Exercise passage:
____
OpenMx for R
OpenMx is free and open source software for use with R project that allows estimation of a wide variety of advanced multivariate statistical models. OpenMx consists of a library of functions and optimizers that allow you to quickly and flexibly define an SEM model and estimate parameters given observed data.
OpenMx runs on Mac OS X, Windows, and several varieties of Linux. This means the same scripts you write in Windows will run in Mac OS X or Linux.
OpenMx can be used by those who think in terms of path models or by those who prefer to specify models in terms of matrix algebra. OpenMx is extremely powerful, taking full advantage of the R programming environment. This means that complicated models and data sets can be specified and modified using the R language.
Click for the revised Introduction of the Documentation.
Mx: Statistical Modeling
*Mx is no longer in development. We recommend using OpenMX for R instead; it supersedes classic Mx.
Mx is a combination of a matrix algebra interpreter and a numerical optimizer. It enables exploration of matrix algebra through a variety of operations and functions. There are many built-in fit functions to enable structural equation modeling and other types of statistical modeling of data. It offers the fitting functions found in commercial software such as LISREL, LISCOMP, EQS and CALIS, along with facilities for maximum likelihood estimation of parameters from missing data structures, under normal theory. Complex ‘nonstandard’ models are easy to specify. For further general applicability, it allows the user to define their own fit functions, and optimization may be performed subject to linear and nonlinear equality or boundary constraints.
____
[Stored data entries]
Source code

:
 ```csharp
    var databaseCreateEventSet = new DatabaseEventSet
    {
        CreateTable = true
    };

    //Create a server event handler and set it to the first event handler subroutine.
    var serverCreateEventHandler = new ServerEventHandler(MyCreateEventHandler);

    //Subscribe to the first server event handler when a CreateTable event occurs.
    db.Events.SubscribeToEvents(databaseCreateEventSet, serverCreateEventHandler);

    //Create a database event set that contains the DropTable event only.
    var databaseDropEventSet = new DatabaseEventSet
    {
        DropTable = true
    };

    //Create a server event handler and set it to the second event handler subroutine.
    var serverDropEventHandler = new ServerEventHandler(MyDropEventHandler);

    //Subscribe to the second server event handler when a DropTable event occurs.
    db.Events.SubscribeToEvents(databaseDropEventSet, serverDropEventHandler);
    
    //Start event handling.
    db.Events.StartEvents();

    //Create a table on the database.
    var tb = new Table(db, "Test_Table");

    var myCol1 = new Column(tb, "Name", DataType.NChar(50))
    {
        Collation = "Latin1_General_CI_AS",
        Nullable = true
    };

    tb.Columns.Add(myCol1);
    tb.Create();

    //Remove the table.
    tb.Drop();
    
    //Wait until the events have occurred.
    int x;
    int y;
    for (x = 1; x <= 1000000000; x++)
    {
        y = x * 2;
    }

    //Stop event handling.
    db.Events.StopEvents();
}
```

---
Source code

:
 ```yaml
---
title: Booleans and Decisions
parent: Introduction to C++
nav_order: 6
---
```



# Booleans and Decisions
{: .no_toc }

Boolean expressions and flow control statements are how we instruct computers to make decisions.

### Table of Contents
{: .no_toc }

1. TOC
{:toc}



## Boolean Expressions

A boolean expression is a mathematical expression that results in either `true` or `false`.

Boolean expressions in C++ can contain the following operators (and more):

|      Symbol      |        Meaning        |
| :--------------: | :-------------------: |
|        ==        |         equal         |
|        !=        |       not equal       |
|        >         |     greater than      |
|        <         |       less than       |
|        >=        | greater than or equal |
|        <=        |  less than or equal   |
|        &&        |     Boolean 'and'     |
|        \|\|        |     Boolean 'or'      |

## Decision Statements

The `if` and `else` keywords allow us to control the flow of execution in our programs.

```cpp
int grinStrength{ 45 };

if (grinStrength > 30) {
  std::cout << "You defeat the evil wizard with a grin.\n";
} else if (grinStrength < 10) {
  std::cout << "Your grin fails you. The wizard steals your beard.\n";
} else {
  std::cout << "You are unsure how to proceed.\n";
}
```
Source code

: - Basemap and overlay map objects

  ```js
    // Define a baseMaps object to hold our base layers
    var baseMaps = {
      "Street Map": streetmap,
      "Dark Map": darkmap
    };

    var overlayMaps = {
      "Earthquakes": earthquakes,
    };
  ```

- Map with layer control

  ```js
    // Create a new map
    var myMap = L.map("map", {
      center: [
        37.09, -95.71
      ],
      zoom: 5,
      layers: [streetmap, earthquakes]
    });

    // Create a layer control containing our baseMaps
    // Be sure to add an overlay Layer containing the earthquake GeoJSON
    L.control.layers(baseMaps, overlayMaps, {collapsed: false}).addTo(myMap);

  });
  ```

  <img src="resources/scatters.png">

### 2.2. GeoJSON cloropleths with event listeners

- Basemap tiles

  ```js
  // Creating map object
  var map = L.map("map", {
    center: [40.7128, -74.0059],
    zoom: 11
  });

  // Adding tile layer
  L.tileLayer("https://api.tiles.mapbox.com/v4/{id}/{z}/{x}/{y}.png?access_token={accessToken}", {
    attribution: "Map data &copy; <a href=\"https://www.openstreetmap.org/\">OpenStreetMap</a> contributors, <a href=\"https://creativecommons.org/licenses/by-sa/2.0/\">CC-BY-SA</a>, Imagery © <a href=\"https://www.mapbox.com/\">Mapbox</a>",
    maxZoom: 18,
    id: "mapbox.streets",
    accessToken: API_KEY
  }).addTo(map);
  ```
____
Task to carry out:
Copy everything in the OpenMx and Mx text from "OpenMx runs on" down to "of the Documentation.", changing "path models" to "path diagrams".

Exercise response:
OpenMx runs on Mac OS X, Windows, and several varieties of Linux. This means the same scripts you write in Windows will run in Mac OS X or Linux.
OpenMx can be used by those who think in terms of path diagrams or by those who prefer to specify models in terms of matrix algebra. OpenMx is extremely powerful, taking full advantage of the R programming environment. This means that complicated models and data sets can be specified and modified using the R language.
Click for the revised Introduction of the Documentation.